Iron County Sheriff Just Latest in String of Missouri Law Enforcement Arrests

The latest one to get arrest had even joined a gang, allegedly

Mar 17, 2023 at 11:39 am
click to enlarge Sheriff William E. Jones, Sheriff Jeff Burkett, and Sheriff Clay Chism have all found themselves on the wrong side of the law in the last year.
SCREENGRABS
Sheriff William E. Jones, Sheriff Jeff Burkett, and Sheriff Clay Chism have all found themselves on the wrong side of the law in the last year.

This morning, numerous media outlets reported that the sheriff of Iron County and two of his deputies had been arrested for taking part in an attempted kidnapping plot, making them the three most recent law enforcement officials from Missouri to wind up on the wrong side of the law.

According to the Post-Dispatch, prosecutors allege that Sheriff Jeff Burkett, deputy Matthew Cozad, deputy Chase Bresnahan and a fourth man from Washington County named Donald Gaston comprised a "criminal street gang" that attempted to kidnap Gaston's daughter after Gaston got into a fight with the girl's mom over a bottle of liquor.

Burkett allegedly lied to a 911 dispatcher that the mother had kidnapped Gaston's daughter and that the daughter was in danger.
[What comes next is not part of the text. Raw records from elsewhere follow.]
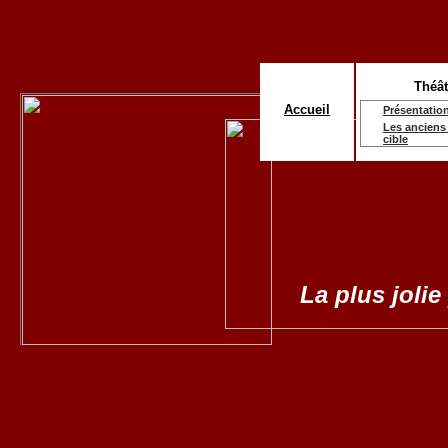
Théât
Accueil
Présentatio
Les anciens 
cible
La plus jolie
Last week, Burkett's office posted to Facebook that while he was sick battling COVID-19, Iron County officials launched what he called a frivolous coup attempt against him. The post states that Burkett "battled back."

"It is no secret that Sheriff Burkett is an outsider," the post reads.

A week after that statement, the outsider is now inside a jail in neighboring Washington County.

Burkett is the latest sheriff in the state to wind up on the other side of a pair of handcuffs.

In January, prosecutors charged former Louisiana, Missouri, Police Chief William E. Jones with felony murder after 24-year-old Gabriel Thone fatally overdosed at his home.

Louisiana is a town of about 3,300 along the Mississippi River near Bowling Green.

Jones is also charged with drug trafficking and stealing evidence.

Last November, prosecutors charged Callaway County Sheriff Clay Chism with driving while intoxicated and resisting arrest charges. He'd been arrested in October after driving into a concrete barrier at a fast food restaurant. Police found him passed out in his truck alongside an open bottle of a Mike's Harder product and a puddle of vomit.


Former Piedmont police officer Woodrow Massa never became a sheriff, though he only lost the 2020 election in Wayne County by 68 votes. He was federally indicted in October for arresting people "despite the absence of an arrest warrant or probable cause.”

Closer to St. Louis, Sunset Hills police Chief Stephen Dodge was arrested for boating while intoxicated last June at the Lake of the Ozarks, not far from where St. Charles Prosecuting Attorney Tim Lohmar was arrested on suspicion of drunk driving a few weeks prior.

Now retired, O’Fallon Police Chief John Neske kicked off the year-long trend of top law enforcement officials getting in hot water. He was pulled over in May by an officer who described him as "hammered drunk." No charges were filed but the incident created an uproar when body cam footage of his the non-arrest came to light a few months later.